Scott McQueen is an Alabama Maker turning car tags into folk art
Scott McQueen's gifting of repurposing old car tags comes by inspiration. He took his pieces to a larger audience when friends kept requesting a piece he'd created for himself. (Mike Tomberlin)

Scott McQueen Folk Art, Northport
The Maker: Scott McQueen

It took awhile, but Scott McQueen finally realized he was producing art that people wanted to own.

“I had some old car tags, and I kind of sliced them up a little bit and made my own personalized tag,” he said. “I made one and hung it up and a friend of mine came by the house and said, ‘Hey, I like that!’ So I gave it to him and made another one. About two weeks later somebody came by again and said, ‘Hey, I like that!’ That was déjà vu. By the time I got to the third one and the third, ‘Hey, I like that!’ I thought maybe I’m on to something here.”

Scott McQueen is an Alabama Maker turning car tags into art from Alabama NewsCenter on Vimeo.

McQueen decided to pursue folk art in the same vein as fellow Fayette native Jimmy Lee Sudduth and B.F. “Brother Ben” Perkins from nearby Vernon.

One distinctive attribute of McQueen’s art is the way he incorporates previously used materials from barn wood to pieces of tin to license plates to what he calls “tool box junk.”

“I just enjoy country stuff. I enjoy making art out of repurposed material,” he said. “I find a lot of pleasure in you might say breathing new life into something that’s considered discard.”

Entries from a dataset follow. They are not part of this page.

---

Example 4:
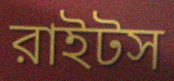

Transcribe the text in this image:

রাইটস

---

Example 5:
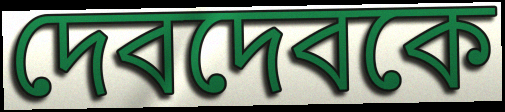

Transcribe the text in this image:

দেবদেবকে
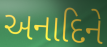
અનાદિને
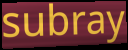
subray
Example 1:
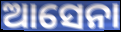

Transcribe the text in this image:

ଆସେନା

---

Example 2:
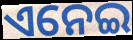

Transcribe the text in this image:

ଏନେଇ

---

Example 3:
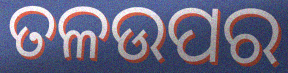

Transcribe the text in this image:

ତଳଉପର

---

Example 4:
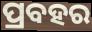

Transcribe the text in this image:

ପ୍ରବହର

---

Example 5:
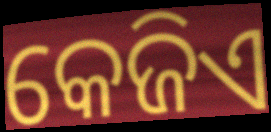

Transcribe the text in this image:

କେଜିଏ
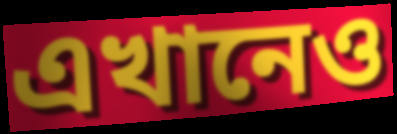
এখানেও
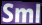
Sml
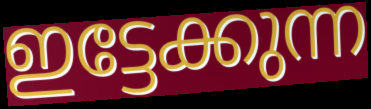
ഇട്ടേക്കുന്ന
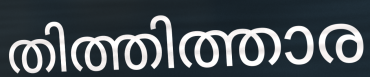
തിത്തിത്താര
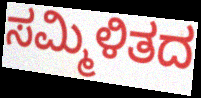
ಸಮ್ಮಿಳಿತದ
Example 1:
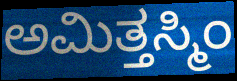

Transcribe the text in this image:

ಅಮಿತ್ತಸ್ಮಿಂ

McQueen said he doesn’t usually look for something with an idea in mind but just goes with the inspiration as it happens.

“Most times, it just kind of hits me,” he said. “I will find something, and it will be the right thing at the right time. I don’t necessarily have a lot of preplanning going on.”

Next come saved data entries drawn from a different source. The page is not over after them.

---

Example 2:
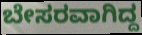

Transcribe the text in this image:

ಬೇಸರವಾಗಿದ್ದ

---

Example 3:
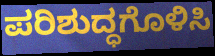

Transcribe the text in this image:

ಪರಿಶುದ್ಧಗೊಳಿಸಿ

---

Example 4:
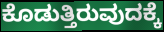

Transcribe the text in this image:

ಕೊಡುತ್ತಿರುವುದಕ್ಕೆ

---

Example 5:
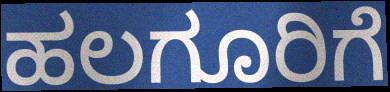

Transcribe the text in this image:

ಹಲಗೂರಿಗೆ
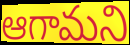
ఆగామని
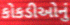
કોકડીઓનું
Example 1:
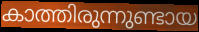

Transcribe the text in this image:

കാത്തിരുന്നുണ്ടായ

Whatever the method, people are responding. His work features bright colors and a heavy dose of Southern whimsy.

Whether it’s his piece depicting a Southern translation of the 10 Commandments or a board that allows Crimson Tide fans to easily update their team’s ever-growing list of national championships, McQueen’s style and humor come through in his art.

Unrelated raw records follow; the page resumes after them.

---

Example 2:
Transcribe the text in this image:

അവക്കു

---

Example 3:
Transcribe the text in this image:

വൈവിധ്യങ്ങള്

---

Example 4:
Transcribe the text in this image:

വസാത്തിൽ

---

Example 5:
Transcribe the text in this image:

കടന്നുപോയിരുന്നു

The response has been so great earlier this year he was able to become a full-time artist. He was working as a full-time chaplain with Hospice of West Alabama while also trying to pursue his art. But when a space became available at Kentuck Art Center, McQueen applied and was accepted to be an artist in residence at the Northport art community.

Scott McQueen Folk Art

The product: Folk art featuring repurposed materials, bright colors and usually a good dose of whimsy.

Take home: A “Roll Tide” elephant hanging made out of car tags, a tractor seat and an old gas can spout ($250).